Reputation: 15
I have hourly weather collected for hundreds of farms for a period of five weeks before a sampling event. I want to determine the average Air_Temp for the three weeks prior to the sampling event. Currently, my data are out of order. I want to group by each farm (denoted in File), and then have all of the data in ascending order by Date and Hour. In other words, I want each File to be in order. Here is an example of my data (a dataframe called Weather):
File Status Hour Air_Temp Dew_Temp Pressure Wind_Dir
1 results_1_farm-19 1 21 24.1 16.5 NA 190
2 results_1_farm-19 1 22 23.0 16.8 NA 0
3 results_1_farm-19 1 23 19.8 16.4 NA 0
4 results_1_farm-19 1 0 17.4 15.8 NA 0
5 results_1_farm-19 1 1 19.0 17.2 NA 170
Wind_Speed Sky Rain_1 Rain_6 Date
1 2.1 7 NA NA 2013-01-14
2 0.0 4 NA NA 2013-01-14
3 0.0 0 NA NA 2013-01-14
4 0.0 0 NA NA 2013-01-15
5 1.5 0 NA NA 2013-01-15
It looks like it's in order, but when you scroll through you'll see that the dates are out of order.
So, I'm trying to use dplyr to tell R to arrange the data by Date and Time with this:
Weather1<-Weather%>%
group_by(File)%>%
arrange(Date, Hour)
However, it seems like arrange has ignored the group_by function. In some cases I have data for two farms with the same Hour and Date. Instead of putting each farm in order, it has put the df in order of Date and Hour.

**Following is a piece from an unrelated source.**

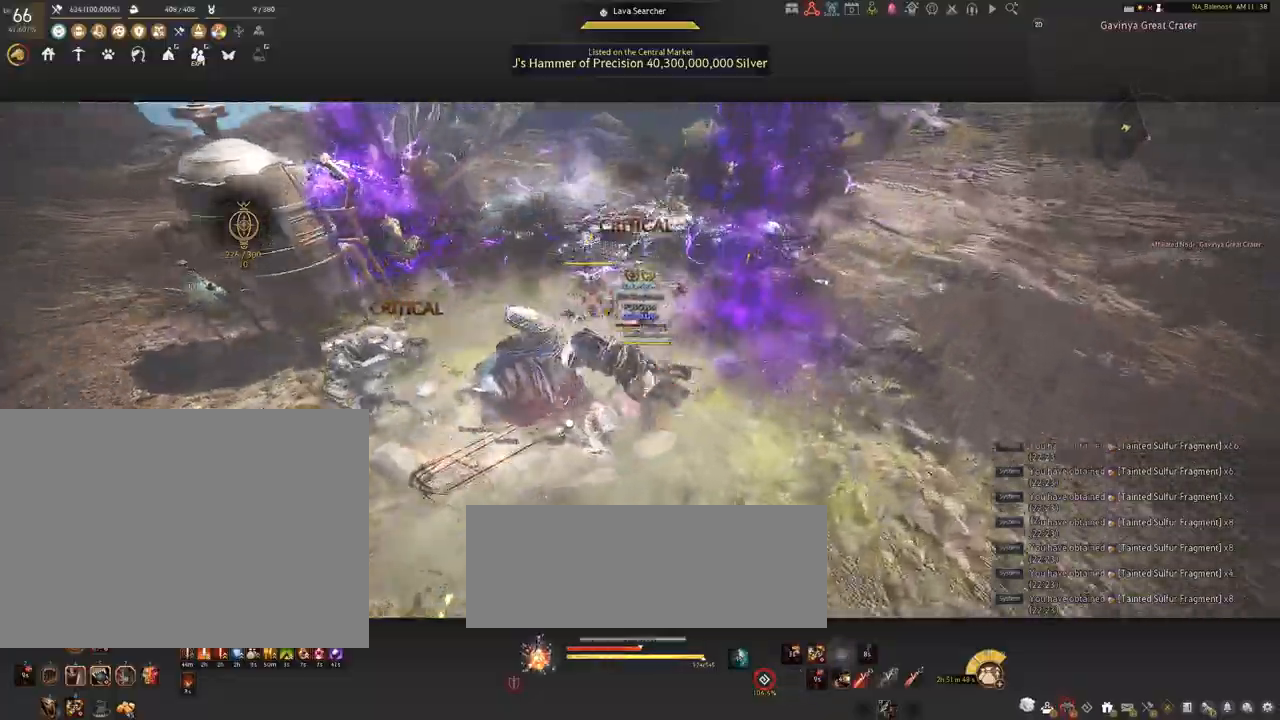
{"keys": ["d"], "mouse": ["left", "right"], "events": [[117, "mouse_left", "down"], [234, "mouse_right", "down"]]}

Am I misunderstanding what group_by will do? Thank you for any help.
Upvotes: 1
Views: 1432
Reputation: 686
In addition to my comments you can also do the following :
sorted <- Weather %>%
arrange(Date, Hour) %>%
group_by(File)
Upvotes: 0
Reputation: 3379
group_by shouldn't be necessary for this, it's typically used for when you are looking to perform some kind of aggregate on your data. The arrange will sort first by the File, then by the Date within each file, then by the Hour within each Date. This should get you the structure you're looking for.
Weather1 <- Weather%>%
arrange(File, Date, Hour)
Upvotes: 1
Reputation: 17309
I am using ‘0.5.0.9001’ version of dplyr
(pre-release of 0.6.0). The new version will be released soon.

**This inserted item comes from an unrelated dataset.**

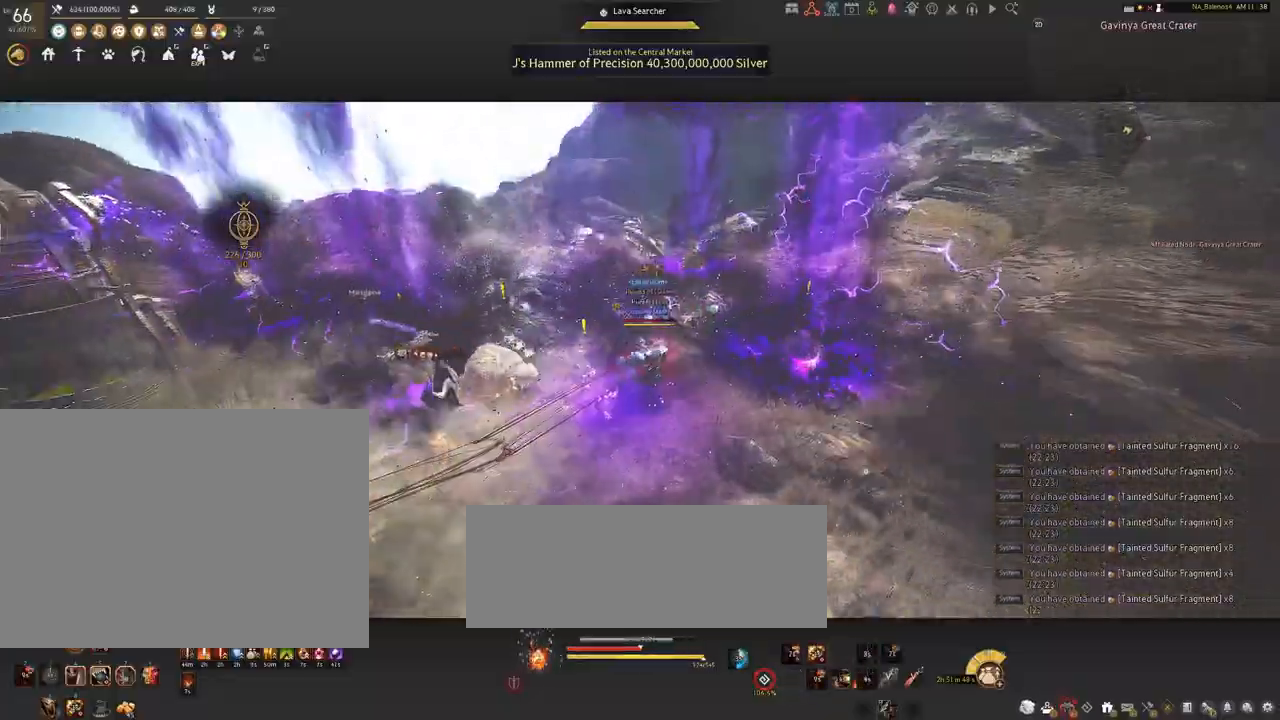
{"keys": ["d", "shift"], "mouse": [], "events": [[400, "mouse_right", "up"], [434, "mouse_left", "up"], [467, "shift", "down"]]}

for grouped df, the arrange
will ignore grouping information by default:
## S3 method for class 'grouped_df'
arrange(.data, ..., .by_group = FALSE)
So you would have to manually set .by_group = TRUE
in order to tell arrange
that the df is grouped:
Weather1 <- Weather %>%
group_by(File) %>%
arrange(Date, Hour, .by_group = TRUE)
Upvotes: 1